Final Report Summary - UMICIS (Uncultivated Microbes In Situ - a Computational Biology Approach to Determine Molecular Capabilities and Ecological Roles)

The ERC-funded project "UMICIS" (Uncultivated Microbes In Situ), in the lab of Prof. Christian von Mering at University of Zurich, has undertaken a global meta-analysis of published DNA sequence data of microbial communities in their natural environments.

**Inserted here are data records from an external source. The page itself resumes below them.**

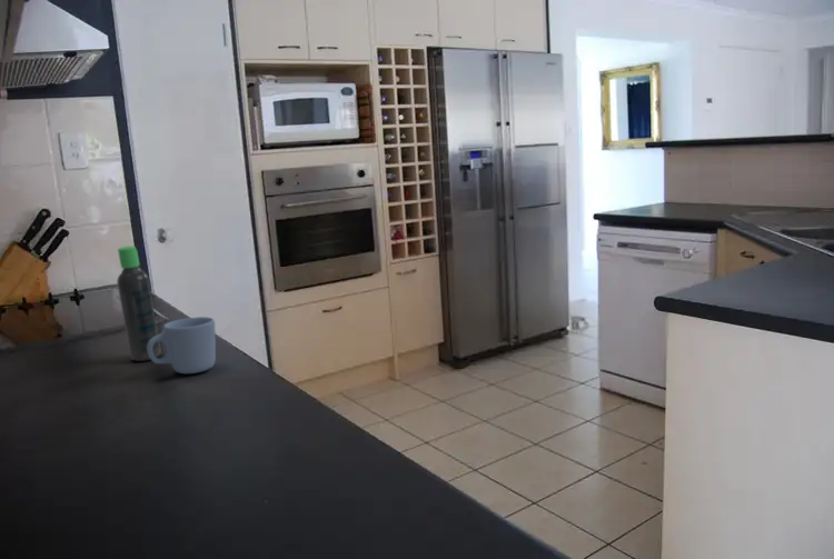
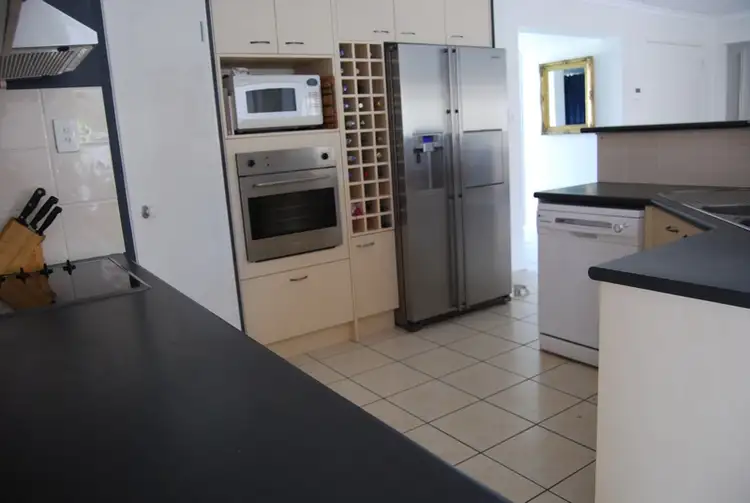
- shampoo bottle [116,244,162,362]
- mug [147,316,217,375]
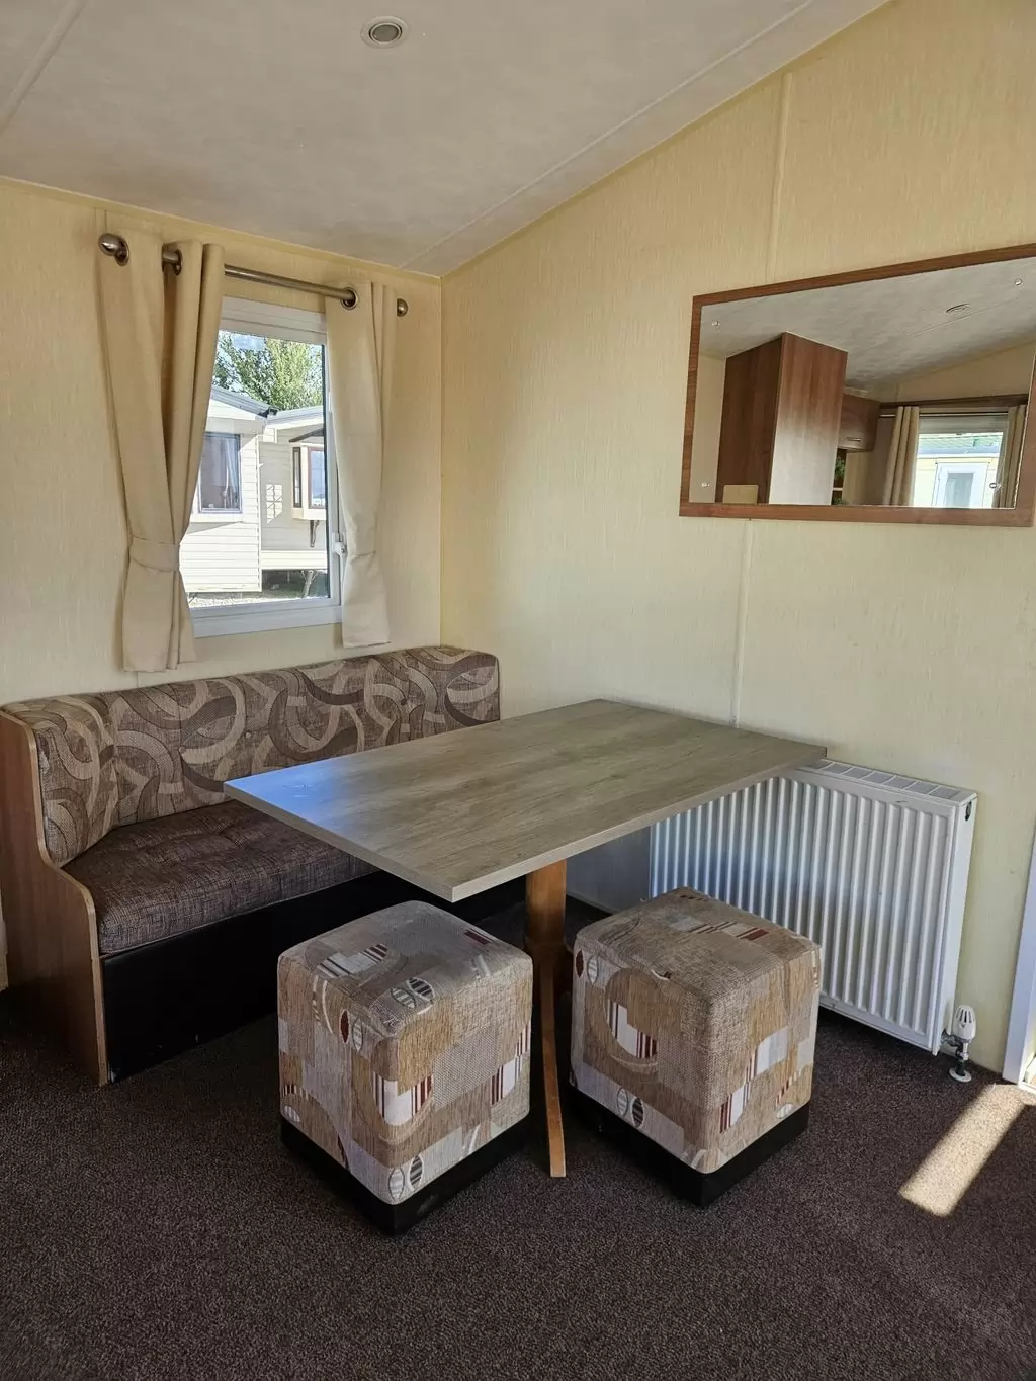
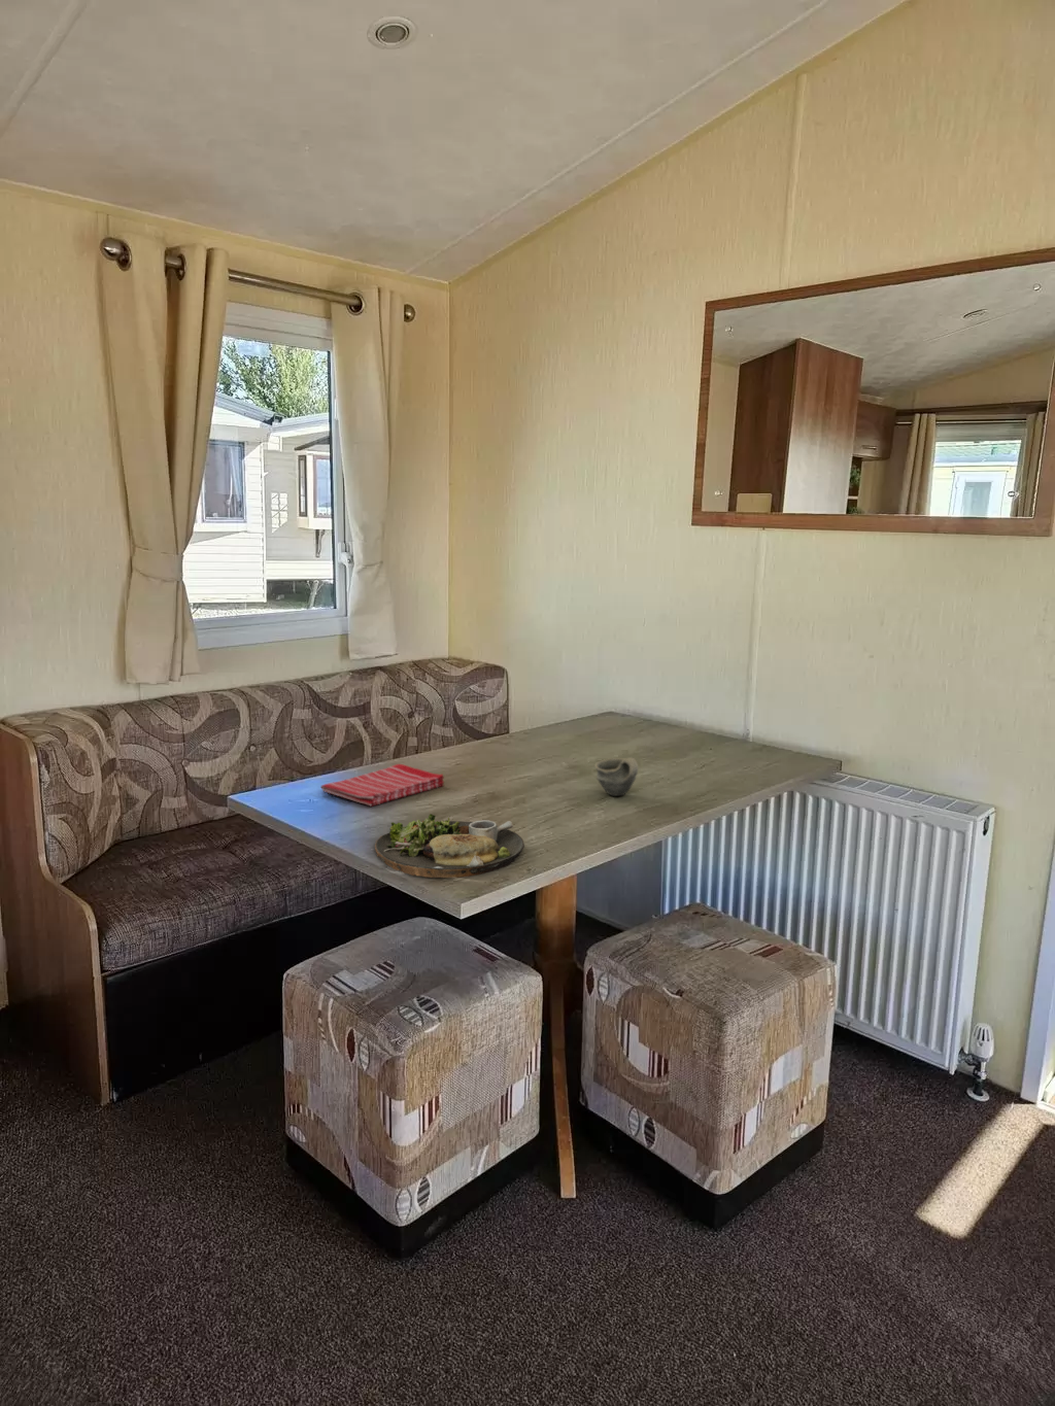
+ dinner plate [373,813,525,879]
+ dish towel [320,763,445,808]
+ cup [594,756,638,798]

For this project, the lab has re-processed and re-analysed DNA sequencing data from thousands of previously published experiments, for which researchers had sequenced the genomic DNA of Bacteria and Archaea directly from the environment. This type of analysis by-passes the need for the microbes to grow in the laboratory, and hence delivers a uniquely unbiased and comprehensive catalog of microbial identities and their genomic toolkits. The lab has clustered the sequences, identified gene families of interest and tracked these gene families across diverse environments, producing one of the largest annotated collection of environmental sequence datasets worldwide. From the gene families, suitable subsets were identified for a number of important analysis tasks: taxonomic and phylogenetic groupings of microbes into "species" (or rather, "operational taxonomic units"), and functional analysis of microbial communities in human-associated contexts (oral cavity, respiratory tract). The analysis of the sequences has shown that microbes are not distributed randomly across environments, but that most of them have specific habitat preferences (i.e. they occur primarily in specific types of environments, from which they disperse to others). Furthermore, the sorting of environmental microbes into "species" was shown to be non-trivial: a number of previously proposed approaches for this task proved to give inconsistent results when compared to each other. The project also generated sequencing data of its own: from ancient human skeletons (DNA in dental plaque) and from contemporary infections in the lung of Cystic Fibrosis patients. In both cases, functional analysis revealed pathogens, and suggested the extent to which these might be resistant to antibiotics. Overall, the classifications and the insights glanced from the project will be used to better understand the contributions of microbial communities to ecosystem function, biotechnology and human health.